Start of Dataset records

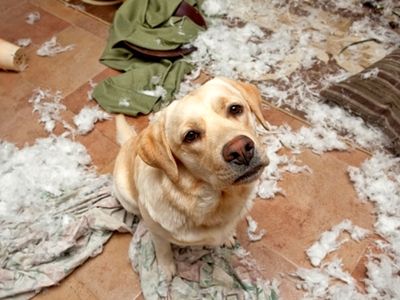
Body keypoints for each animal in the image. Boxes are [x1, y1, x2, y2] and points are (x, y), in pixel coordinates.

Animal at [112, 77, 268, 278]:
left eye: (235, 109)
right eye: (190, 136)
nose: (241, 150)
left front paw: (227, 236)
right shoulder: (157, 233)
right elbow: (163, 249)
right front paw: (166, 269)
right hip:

End of Dataset records

◆ **Activity**
Throughout the data above, report every line that contains the string "right".

◆ **Solution to the problem**
right eye: (190, 136)
right shoulder: (157, 233)
right elbow: (163, 249)
right front paw: (166, 269)
right hip:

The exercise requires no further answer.